- Court: District Court of New Zealand
- Full case name: Hay v Chalmers
- Decided: 1991
- Citation: 3 NZBLC 102,000

Keywords
- defamation, Fair Trading Act, misleading statement

= Hay v Chalmers =

Legal case

Hay v Chalmers [1991] 3 NZBLC 102,000 was a New Zealand case in which the defendant, who was in debt, had made defamatory comments to his suppliers and creditors about the plaintiff, accusing him of misappropriating funds as his accountant. The plaintiff brought five causes of action under defamation and sought compensation under section 9 of the Fair Trading Act 1986. Damages were awarded to the plaintiff only for the loss of business, not for harm to reputation or goodwill.

==Background==

Hay was the former accountant of Chalmers, and Chalmers, a self-employed mechanic made defamatory remarks to numerous suppliers and creditors of that he had not only misappropriated money from him, but that he was also currently under investigation for this misconduct.
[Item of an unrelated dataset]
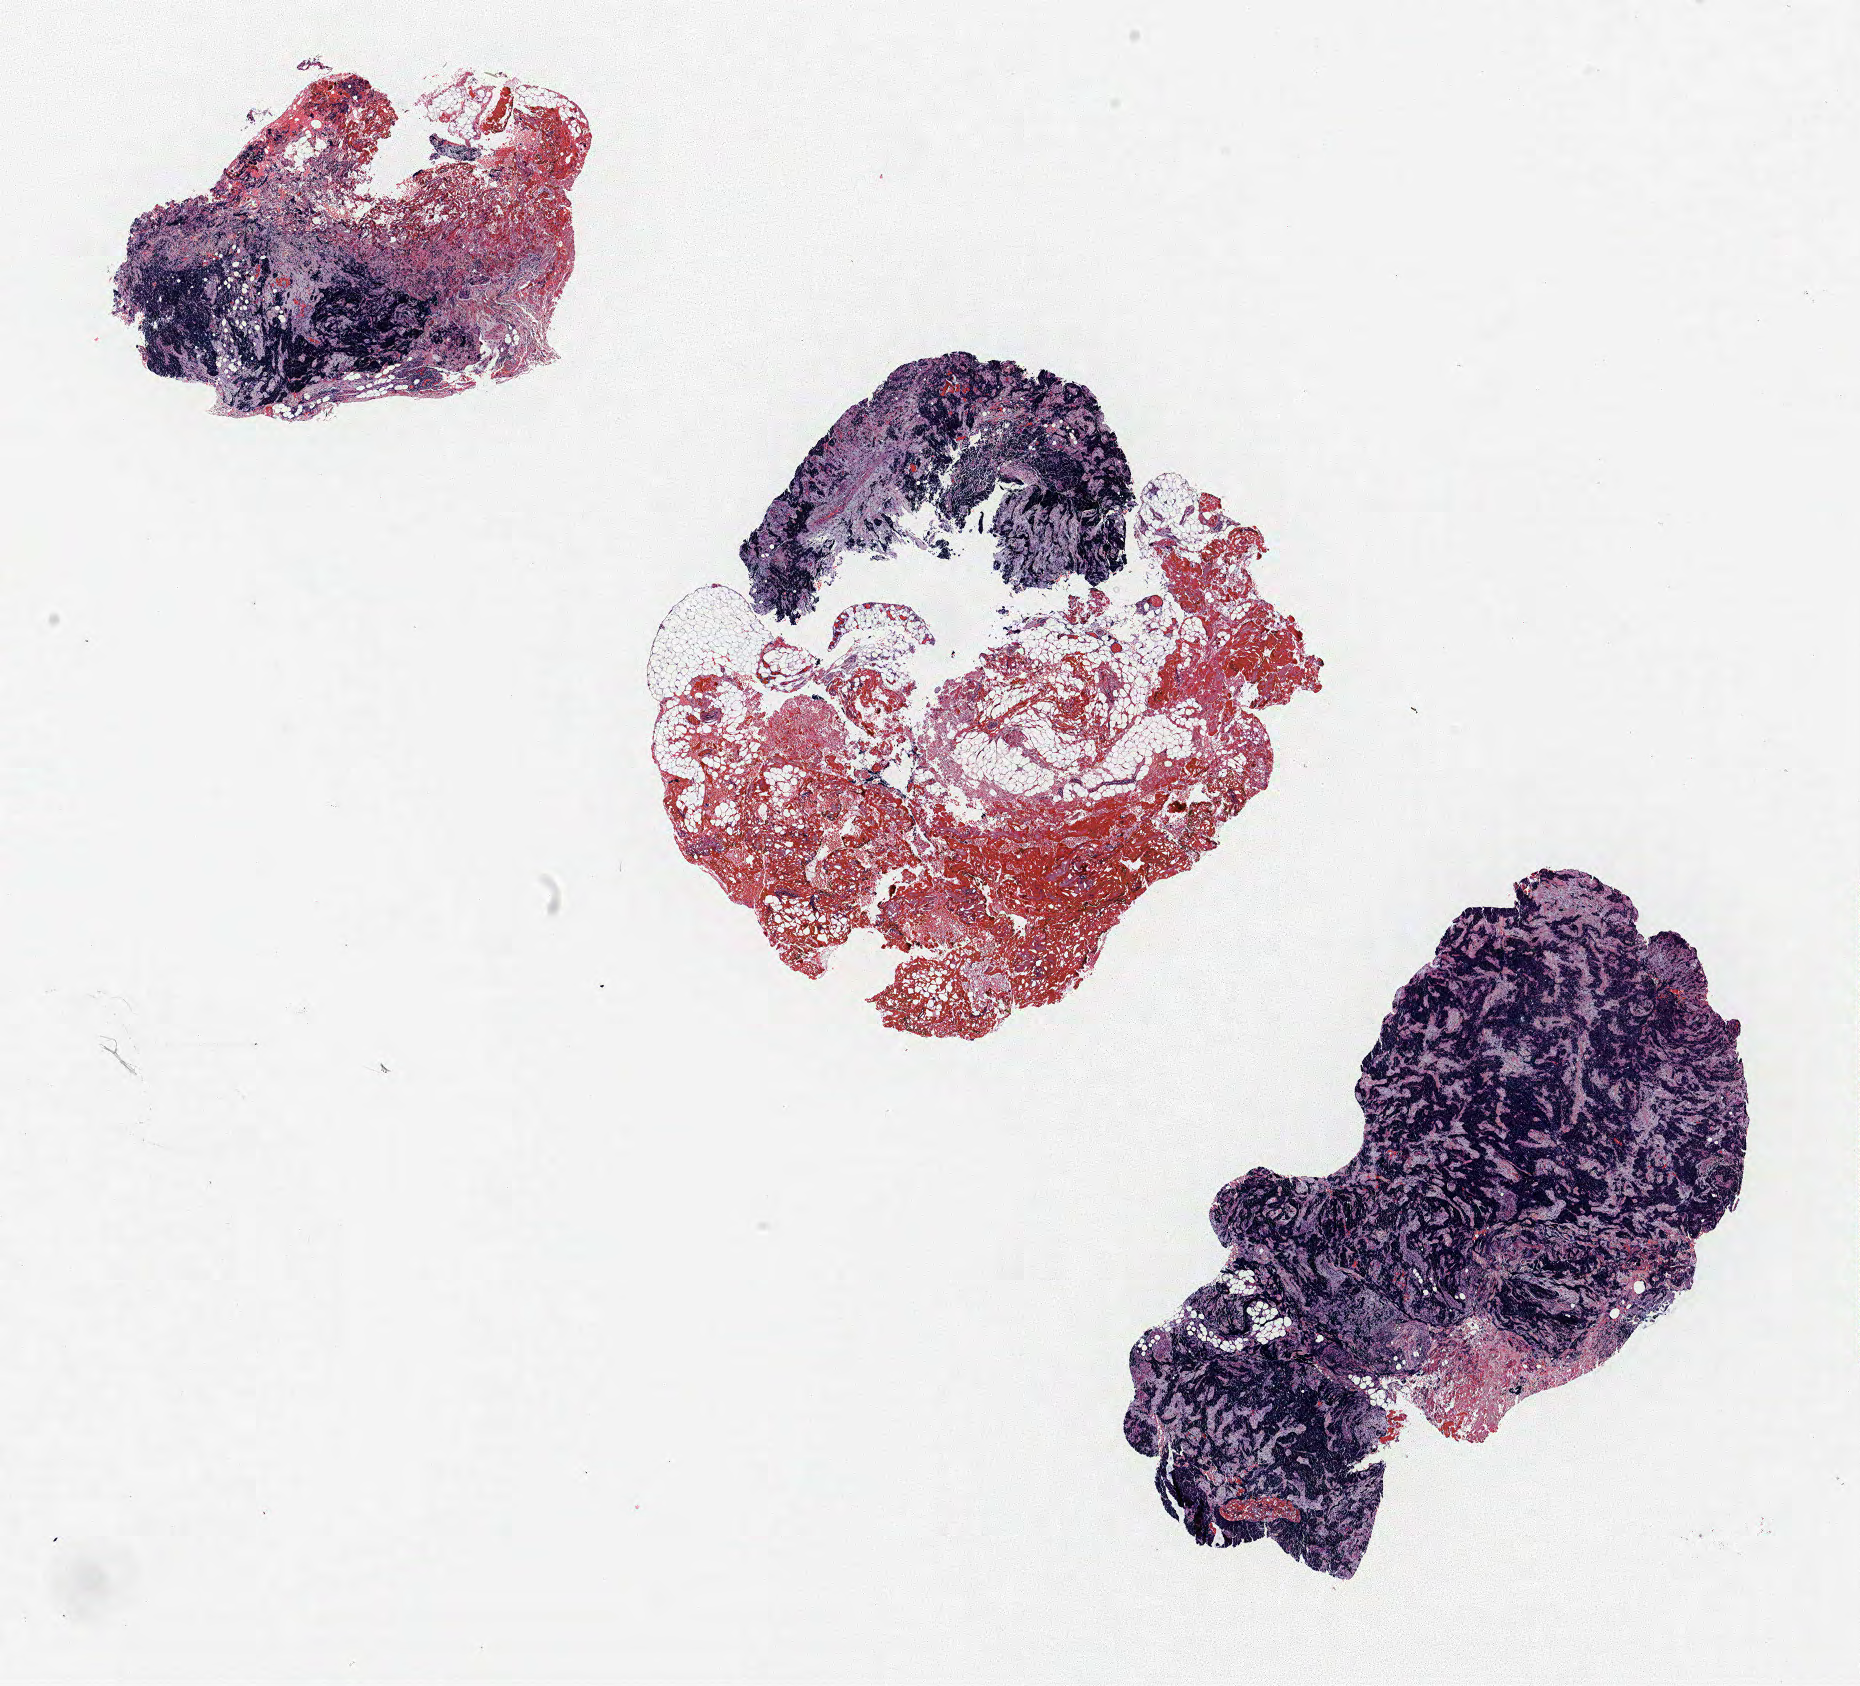
Whole-slide histology image, H&E-stained, whole scanned area (about 14.9 x 13.5 mm, slide scanned at 40x) shown as a low-resolution overview. FFPE section. Lung. Female patient, aged 63 at enrolment. Current smoker at enrolment. Grade: undifferentiated (G4).
• stage (AJCC 6th edition): IIIB
• primary tumour location (clinical record): right upper lobe
• participant's lung-cancer diagnosis: Oat cell carcinoma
All of which was later proven to be false. As a result of these statements, the plaintiff lost clients and suffered a financial loss.

Rather than Hay sue Chalmers for defamation, he instead chose to file an action for damages under the Fair Trading Act where there are few defences, where all the plaintiff had to prove that these statements were misleading, and that they were made in the course of trade.

==Held==
The court held that the statements were both misleading, as well as being made in the course of trade, and was awarded $80,000 in damages under the Fair Trading Act.